Who indeed? Or rather, who has killed this stylish caper movie, currently unavailable in any format in the UK, and viewable only with an imported German DVD or a download direct from Warners in the States? And yet Ted Kotcheff’s witty film should be a must for streaming; genial, free-spirited, original and ingenious, it’s a star-driven detective romp that’s packed with quality and good taste. Perhaps it lacked the sensational values that cinema thrives on, but Peter Stone’s eloquent screen-play makes this one for the connoisseur.
What’s that, you don’t fancy a musty old movie? Director Ted Kotcheff went straight from this to making the iconic First Blood vehicle for Stallone, while cinematographer John Alcott was poached for Kubrick’s The Shining. And the film itself is a second cousin to horror classic Theatre of Blood, in which a disgruntled actor murders the critics who savaged his works. In this case, as the title suggests, a mysterious killer is offing the great chefs of Europe, Britain, Italy, France. And next in line is rising star chef Natasha O’Brian (Jacqueline Bisset, with a hard t, a good Scottish name), whose bombe surprise turns out to conceal an actual bomb during a live tv broadcast in a tense finale. She’s got some protection in the form of ex husband Robby Ross (the late, great George Segal), who sets out to uncover the true culprit.
Kotcheff pulls together a star cast, with Jean Rochefort, Phillippe Noiret and Jean Pierre Cassell amongst the culinary community featured, and Peter Sallis, John Le Mesurier and Nigel Havers amongst the Brits., The honours go to Robert Morley, miles over the top and circling the world like a loosely tethered zeppelin as rotund gastronome Max; he dominates the film’s first half-hour before our feuding couple take over the narrative momentum.

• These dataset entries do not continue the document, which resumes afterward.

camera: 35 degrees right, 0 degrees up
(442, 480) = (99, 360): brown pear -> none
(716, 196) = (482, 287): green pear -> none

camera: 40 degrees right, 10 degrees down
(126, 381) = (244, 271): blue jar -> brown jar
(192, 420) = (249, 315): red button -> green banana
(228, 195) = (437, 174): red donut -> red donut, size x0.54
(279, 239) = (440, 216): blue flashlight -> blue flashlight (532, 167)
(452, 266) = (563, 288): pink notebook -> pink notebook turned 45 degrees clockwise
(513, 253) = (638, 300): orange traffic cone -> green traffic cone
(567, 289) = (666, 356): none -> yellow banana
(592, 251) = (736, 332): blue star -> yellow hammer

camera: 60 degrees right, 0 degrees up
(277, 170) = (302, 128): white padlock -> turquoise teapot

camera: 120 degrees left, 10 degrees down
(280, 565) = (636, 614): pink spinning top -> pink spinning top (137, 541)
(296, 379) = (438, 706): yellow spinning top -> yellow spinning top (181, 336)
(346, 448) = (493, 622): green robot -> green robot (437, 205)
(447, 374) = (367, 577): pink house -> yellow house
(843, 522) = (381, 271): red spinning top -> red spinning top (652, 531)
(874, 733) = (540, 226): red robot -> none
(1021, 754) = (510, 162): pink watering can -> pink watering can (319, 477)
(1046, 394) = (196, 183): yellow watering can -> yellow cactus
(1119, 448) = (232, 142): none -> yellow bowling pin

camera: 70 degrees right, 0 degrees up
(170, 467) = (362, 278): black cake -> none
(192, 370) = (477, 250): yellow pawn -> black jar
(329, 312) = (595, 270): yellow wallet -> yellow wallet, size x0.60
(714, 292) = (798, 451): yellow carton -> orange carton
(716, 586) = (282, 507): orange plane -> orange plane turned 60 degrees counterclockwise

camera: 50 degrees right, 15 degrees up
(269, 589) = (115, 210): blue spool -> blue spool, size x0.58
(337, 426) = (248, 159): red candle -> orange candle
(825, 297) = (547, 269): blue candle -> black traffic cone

Based on a novel by Nan and Ivan Lyons, Who is Killing the Great Chefs of Europe? was renamed Too Many Chefs in some territories; either way, it’s a zesty, highly entertaining caper movie that been largely forgotten; I saw it on an early 80’s STV Sunday night outing. Well written, and shot on location in London, Paris and Venice, it’s a perfect pick-me up at a time when leaving the house feels like it requires a passport, and a great George Segal film missing from most obituaries.